AIC is 8969.189864871452
AICc is 8971.033932668062
BIC is 9029.077915876403
Mean Squared Error for Linear Regression model using training data is 177216789326.17624.


In [24]:
# Estimate AIC, AICc, BIC, as well as 5-fold CV for Lasso regression model using only the training data. we have to mannaully calculate Aic, Aicc and Bic

# find mse from training data
y_pred_train = model_lasso.predict(x_train)
sse = np.sum((y_pred_train - y_train)**2)

# getting k and n ready for calculating AIC, AICc and BIC
k = len(model_lasso.coef_) + 1
n = len(y_train)

# AIC
aic_lasso = n * np.log(sse / n) + 2 * k

# AICc
aicc_lasso = aic_lasso + (2 * k * (k + 1)) / (n - k - 1)

# BIC
bic_lasso = n * np.log(sse / n) + k * np.log(n)

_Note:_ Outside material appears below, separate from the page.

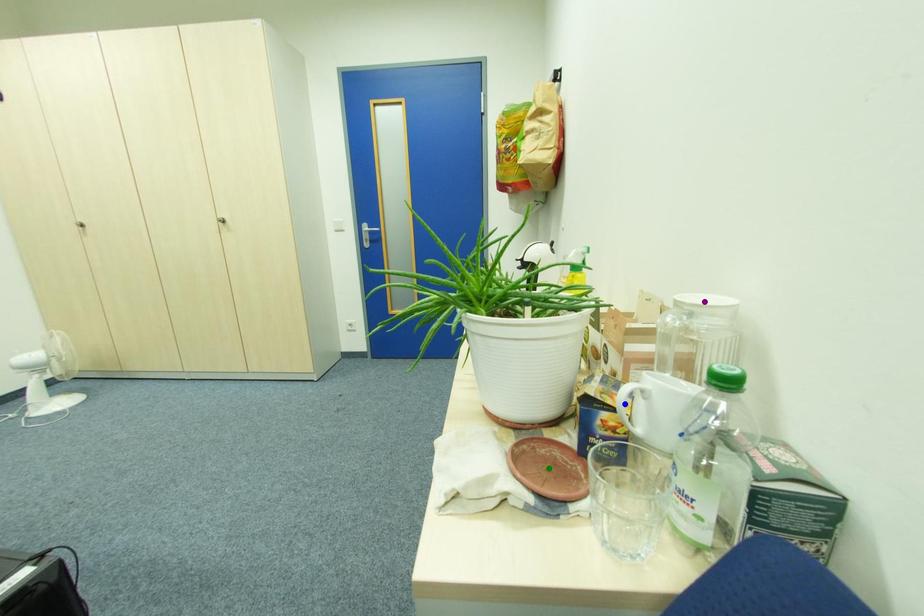
Order these from nearest to farthest:
A) blue point
B) green point
C) purple point

purple point → green point → blue point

print(f'AIC for Lasso model is {aic_lasso}') 
print(f'AICc for Lasso model is {aicc_lasso}') 
print(f'BIC for Lasso model is {bic_lasso}') 

# 5-fold cv
fold_5 = KFold(n_splits=5, shuffle = True, random_state= 12)
model_lasso_MSRE = cross_val_score(model_lasso, x_train, y_train, cv = fold_5, scoring = make_scorer(mean_squared_error))
model_lasso_MSRE = np.mean(model_lasso_MSRE)
print(f'Mean Squared Error for Lasso Regression model using training data is {model_lasso_MSRE}.')

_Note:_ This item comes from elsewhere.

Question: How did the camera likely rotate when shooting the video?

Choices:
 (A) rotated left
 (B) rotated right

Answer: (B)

AIC for Lasso model is 8089.772225563693
AICc for Lasso model is 8092.37496528972
BIC for Lasso model is 8160.889286132073
Mean Squared Error for Lasso Regression model using training data is 177212498458.1553.


  model = cd_fast.enet_coordinate_descent(
  model = cd_fast.enet_coordinate_descent(
  model = cd_fast.enet_coordinate_descent(
  model = cd_fast.enet_coordinate_descent(
  model = cd_fast.enet_coordinate_descent(


In [25]:
# Estimate the models true OOS performance by computing their deviance on the test data.

# linear rergession model
y_pred_test_linear = model.predict(sm.add_constant(x_test))
linear_model_deviance = deviance(y_test, y_pred_test_linear)

# Ridge rergession model
y_pred_test_lasso = model_lasso.predict(x_test)
lasso_model_deviance = deviance(y_test, y_pred_test_lasso)

print(f'The deviance on the test data for Linear regression model is {linear_model_deviance}.','\n')
print(f'The deviance on the test data for Ridge regression model is {lasso_model_deviance}.')

The deviance on the test data for Linear regression model is 13776307894088.816. 

The deviance on the test data for Ridge regression model is 13803357137248.117.


By comparinig the deviances calucated from both linear regression model and ridge model using test data, we can find that deviance from ridge model is much smaller than that of linear regression model. This finding can also be applied to the AIC, AICc and BIC of both models. Ridge model seems to lower the AIC, AICc and BIC values compared to Linear Regression model. However, the mean squared errors calculated through 5-cross-validation for both models seem to stay unchanged. Overall, by using Ridge Model with an alpha value of 2.0, we can increase our model prediction accuracy.